Financings
Horizon Petroleum raises debenture size to $1.21M

HPL · Price
Executive Summary
- Horizon Petroleum Ltd. has amended the terms of its previously announced private placement of secured convertible debentures, increasing the aggregate principal amount from $1.2 million to $1,215,000.
- The conversion price for the debentures has been increased from 10 cents to 10.5 cents per unit, and the offering is expected to close on March 23, 2026.
- The transaction constitutes a related party transaction as certain directors and officers are expected to participate, though it is exempt from formal valuation and minority approval requirements under Multilateral Instrument 61-101.
Key Details
- Transaction Structure: Private placement of secured convertible debentures.
- Aggregate Principal Amount: Increased to $1,215,000 (up from the previous $1.2 million).
- Price Per Debenture: $1,000 per debenture.
- Interest Rate: 7% per annum, accruing from the issuance date until the maturity date (24 months following closing).
- Maturity Date: 24 months following the closing date.
- Anticipated Closing Date: March 23, 2026.

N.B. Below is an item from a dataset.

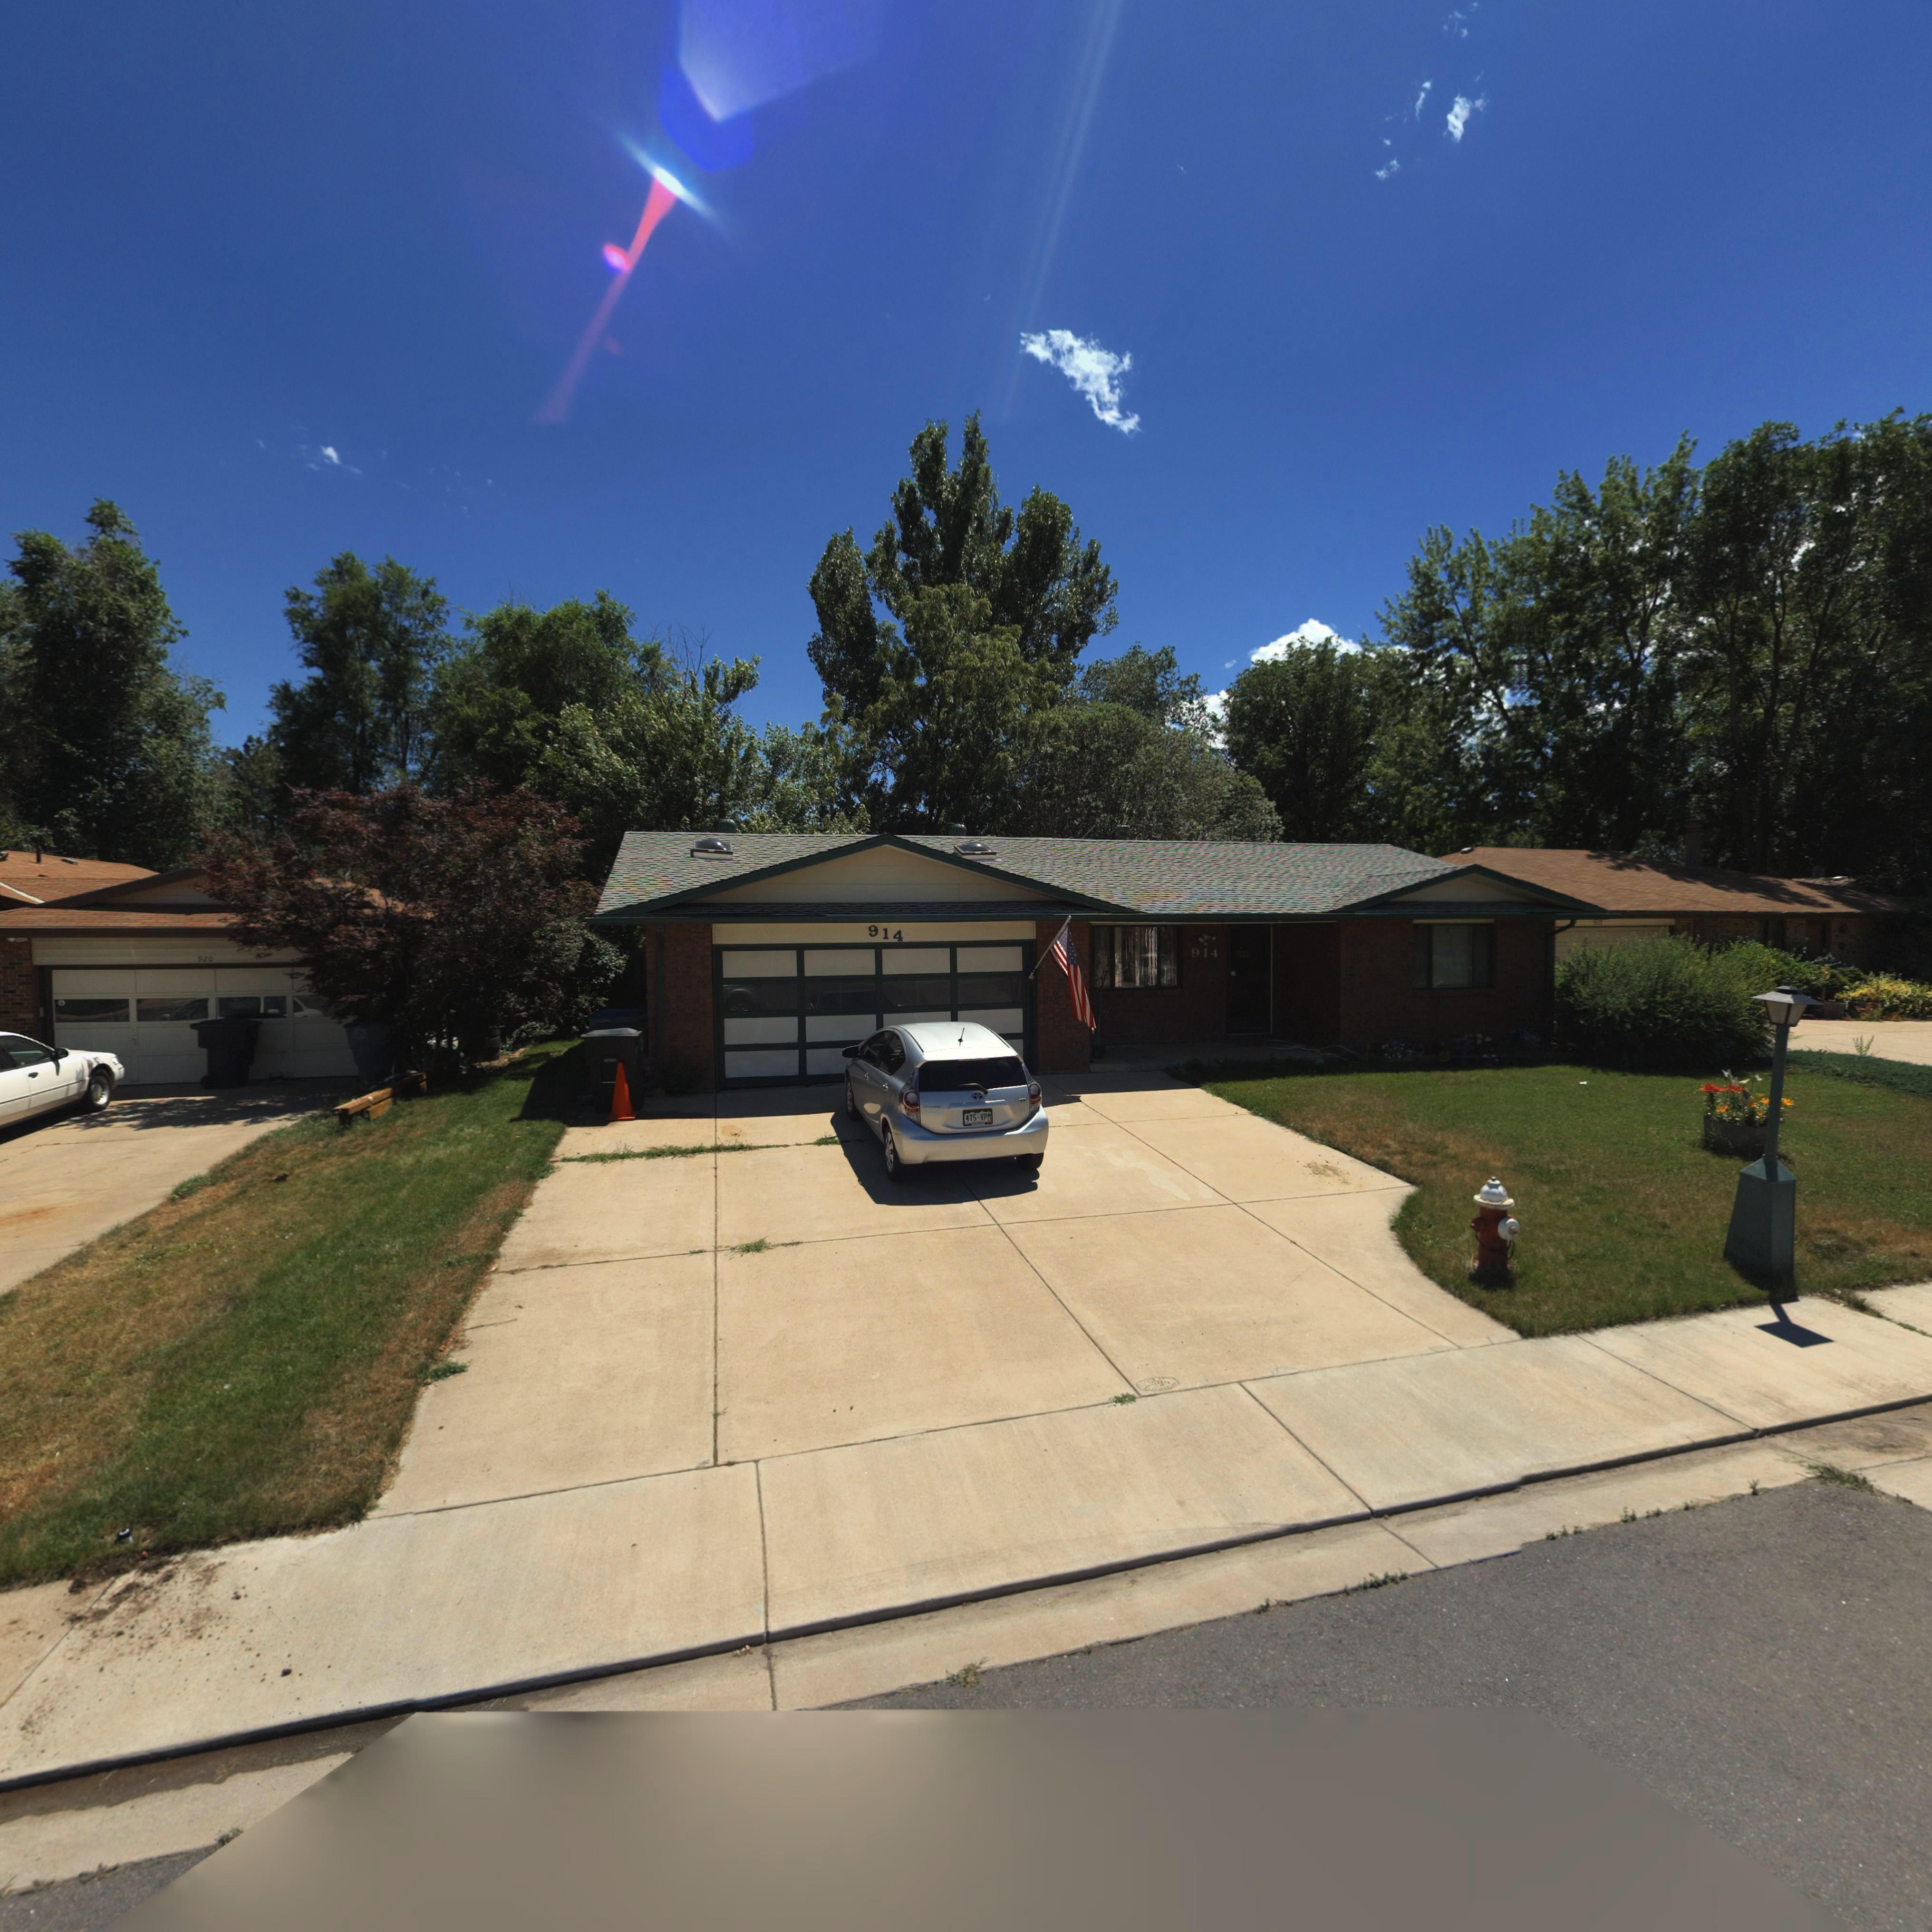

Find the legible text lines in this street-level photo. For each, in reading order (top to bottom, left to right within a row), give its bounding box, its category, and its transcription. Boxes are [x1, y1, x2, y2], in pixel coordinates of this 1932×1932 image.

[1593, 918, 1603, 925] StreetNumber: 91*
[868, 924, 905, 942] StreetNumber: 914
[1191, 947, 1218, 957] StreetNumber: 914
[197, 956, 213, 962] StreetNumber: 920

- Security Ranking: Secured and ranking in third position on default, behind Series 1 debentures (due May 20, 2026) and Series 2 convertible debentures (due Dec. 19, 2027, Dec. 29, 2027, and Feb. 27, 2028).
- Conversion Terms:
- Convertible into units of the company at the holder's option prior to the close of business on the last business day preceding the maturity date.
- New Conversion Price: 10.5 cents per unit (increased from the previous 10 cents).
- Subject to adjustment in certain events.
- Unit Composition: Each unit comprises one common share and one-half of one common share purchase warrant.
- Warrant Terms:
- Exercisable to acquire one common share.
- Exercise Price: 15 cents per common share (subject to adjustment).
- Expiration: 36 months from the debenture closing date.
- Insider Participation: Certain directors and officers are expected to participate, making this a related party transaction under Multilateral Instrument 61-101.
- Regulatory Exemptions: Exempt from formal valuation and minority approval requirements of MI 61-101 via sections 5.5(a) and 5.7(1)(a). No special committee was established, and no materially contrary views were expressed by directors.
- Finder’s Fees: Up to 7% in cash and 7% in warrants.
- Conditions Precedent: Subject to customary conditions, including approval of the TSX Venture Exchange (TSX-V).
- Hold Period: All securities issued are subject to a statutory four-month hold period.
Notable Quotes
- No direct quotes from the CEO/President were included in the provided text.